The other pointer type that is larger than a usual pointer is not really a pointer at all in the usual sense. That is a pointer to member. Such pointers need to be combined with an object's address to form a pointer to the member for a specific object, so they are more like offsets from an object base address to a member inside it. The problems come when the pointer to member is a pointer to a member function. In such cases information on the function's virtualness and multiple inheritance etc. need to be kept. See for example
http://linuxquality.sunsite.dk/articles/memberpointers/ for more information.
Finally, code generated by a compiler may be position independent, or position dependent but fix-up-able, such that the actual position in the executable output from a linker may not be the same as that in the object code output by the compiler. Similarly, the executable may contain position independent code or have information that allows all addresses to be fixed up during loading of the executable. This occurs if the pre-built location is already in use and occurs most often when dynamically linked (or shared object) libraries are mapped into a process and two or more request loading at the same base address. Obviously re-basing all addresses takes time and so it is to be avoided if possible by selecting base addresses that are not thought to be required for other libraries mapped into an applications process. Such details come into the optimisation phase of development and require the use of linker options and tools such as the MS EDITBIN utility with the /REBASE option which can be used with object files, application executables and dlls.
If you are interested in what code your compiler generates try generating assembler output from your compiler (you can use the /FAs option - Assembly with Source Code Output with MS Visual C++ for example and there is an option in many UNIX/Linux based compilers to generate assembler output, such as the -S option with gcc/g++). Remember that the code produced _will_ depend on the compiler options as well as the compiler.

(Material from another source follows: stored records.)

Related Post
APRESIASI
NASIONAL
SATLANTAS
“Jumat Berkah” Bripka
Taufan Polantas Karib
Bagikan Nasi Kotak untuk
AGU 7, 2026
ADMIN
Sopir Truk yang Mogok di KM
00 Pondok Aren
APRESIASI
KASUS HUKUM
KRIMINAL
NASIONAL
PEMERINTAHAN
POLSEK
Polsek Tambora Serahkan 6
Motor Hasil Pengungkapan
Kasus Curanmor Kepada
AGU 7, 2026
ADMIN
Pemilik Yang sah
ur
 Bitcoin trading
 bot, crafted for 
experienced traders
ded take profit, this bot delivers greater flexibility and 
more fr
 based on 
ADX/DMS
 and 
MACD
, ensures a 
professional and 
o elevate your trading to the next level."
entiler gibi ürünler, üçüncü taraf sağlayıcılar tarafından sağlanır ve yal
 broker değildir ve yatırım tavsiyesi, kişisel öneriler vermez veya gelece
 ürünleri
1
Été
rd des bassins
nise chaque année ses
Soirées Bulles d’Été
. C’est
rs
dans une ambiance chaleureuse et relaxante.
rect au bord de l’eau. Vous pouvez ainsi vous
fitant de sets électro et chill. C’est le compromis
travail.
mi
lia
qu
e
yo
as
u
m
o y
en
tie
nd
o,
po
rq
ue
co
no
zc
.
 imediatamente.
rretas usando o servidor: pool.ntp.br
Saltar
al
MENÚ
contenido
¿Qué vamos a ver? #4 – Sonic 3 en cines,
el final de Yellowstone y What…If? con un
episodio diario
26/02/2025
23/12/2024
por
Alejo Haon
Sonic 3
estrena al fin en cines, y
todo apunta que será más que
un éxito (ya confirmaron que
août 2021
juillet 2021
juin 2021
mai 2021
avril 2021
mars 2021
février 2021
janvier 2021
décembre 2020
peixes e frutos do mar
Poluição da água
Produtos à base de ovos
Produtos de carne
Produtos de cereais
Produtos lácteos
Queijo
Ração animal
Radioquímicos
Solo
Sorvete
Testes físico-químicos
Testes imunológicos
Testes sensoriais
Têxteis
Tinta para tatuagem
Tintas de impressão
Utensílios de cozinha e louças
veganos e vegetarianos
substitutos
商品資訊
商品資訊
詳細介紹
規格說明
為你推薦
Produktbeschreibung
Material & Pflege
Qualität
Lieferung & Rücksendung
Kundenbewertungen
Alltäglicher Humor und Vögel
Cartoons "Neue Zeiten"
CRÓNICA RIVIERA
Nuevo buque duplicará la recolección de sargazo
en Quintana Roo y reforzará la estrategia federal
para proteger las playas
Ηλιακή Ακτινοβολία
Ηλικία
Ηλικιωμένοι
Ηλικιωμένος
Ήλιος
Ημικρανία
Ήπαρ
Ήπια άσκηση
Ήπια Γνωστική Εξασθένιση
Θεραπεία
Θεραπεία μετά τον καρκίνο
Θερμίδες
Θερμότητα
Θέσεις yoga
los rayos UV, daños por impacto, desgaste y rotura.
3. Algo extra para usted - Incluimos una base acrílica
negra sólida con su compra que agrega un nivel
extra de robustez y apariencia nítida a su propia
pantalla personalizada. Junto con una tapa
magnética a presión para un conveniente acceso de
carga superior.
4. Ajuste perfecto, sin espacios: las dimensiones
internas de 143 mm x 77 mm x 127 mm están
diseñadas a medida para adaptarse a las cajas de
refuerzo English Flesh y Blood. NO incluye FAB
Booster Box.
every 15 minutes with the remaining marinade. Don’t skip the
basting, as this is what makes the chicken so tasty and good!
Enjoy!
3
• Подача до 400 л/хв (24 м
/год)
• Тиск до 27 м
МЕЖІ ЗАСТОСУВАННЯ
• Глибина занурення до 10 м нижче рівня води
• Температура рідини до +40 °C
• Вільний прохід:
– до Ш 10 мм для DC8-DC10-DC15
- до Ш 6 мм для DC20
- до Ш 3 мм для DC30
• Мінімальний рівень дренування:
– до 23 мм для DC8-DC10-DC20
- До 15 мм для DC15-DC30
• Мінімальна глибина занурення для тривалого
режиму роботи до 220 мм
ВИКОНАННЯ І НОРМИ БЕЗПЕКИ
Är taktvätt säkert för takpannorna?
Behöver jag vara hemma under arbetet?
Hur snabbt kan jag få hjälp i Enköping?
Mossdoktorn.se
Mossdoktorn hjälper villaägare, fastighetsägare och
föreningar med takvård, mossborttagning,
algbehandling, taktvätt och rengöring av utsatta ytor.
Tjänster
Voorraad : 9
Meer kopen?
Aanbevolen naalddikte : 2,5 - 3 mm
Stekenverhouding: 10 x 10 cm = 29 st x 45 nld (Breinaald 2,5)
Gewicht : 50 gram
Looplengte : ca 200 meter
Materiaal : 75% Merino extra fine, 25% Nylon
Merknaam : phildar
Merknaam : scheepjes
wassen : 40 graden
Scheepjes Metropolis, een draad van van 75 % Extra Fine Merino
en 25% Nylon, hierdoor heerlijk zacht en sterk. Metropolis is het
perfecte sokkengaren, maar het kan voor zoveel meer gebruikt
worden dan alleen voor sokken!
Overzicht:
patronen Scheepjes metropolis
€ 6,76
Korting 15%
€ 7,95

Note that even if VC++ and gcc are both generating assembler for Intel x86 or AMD x64 they (annoyingly) use a different assembler format: MS VC++ uses MS MASM assembler format and gcc uses AT&T assembler for x86/x64 format.
----------------------------------------------------
ADDITIONAL
----------------------------------------------------
After sending my answer to your question I read up on a Prime news group (comp.sys.prime) some interesting discussion on getting software to run under Primos running on an emulator someone has developed (on a Playstation 3 of all things), and came across this as part of a discussion on getting a C compiler to function and compiling some C code:
"But if your plan is to port software from other platforms,
well..... You would be amazed at how much software out there relies on characters being in the range of 0-127 and NULL to actually be 0."
Which indicates that my vague memories about odd memory values are at least partially correct.
Oh the mention of the 0..127 for character values is due to PRIMOS using a 7-bit character encoding within an 8-bit char type with the highest bit set to 1, thus they had char values 128..255 for character values 0..127!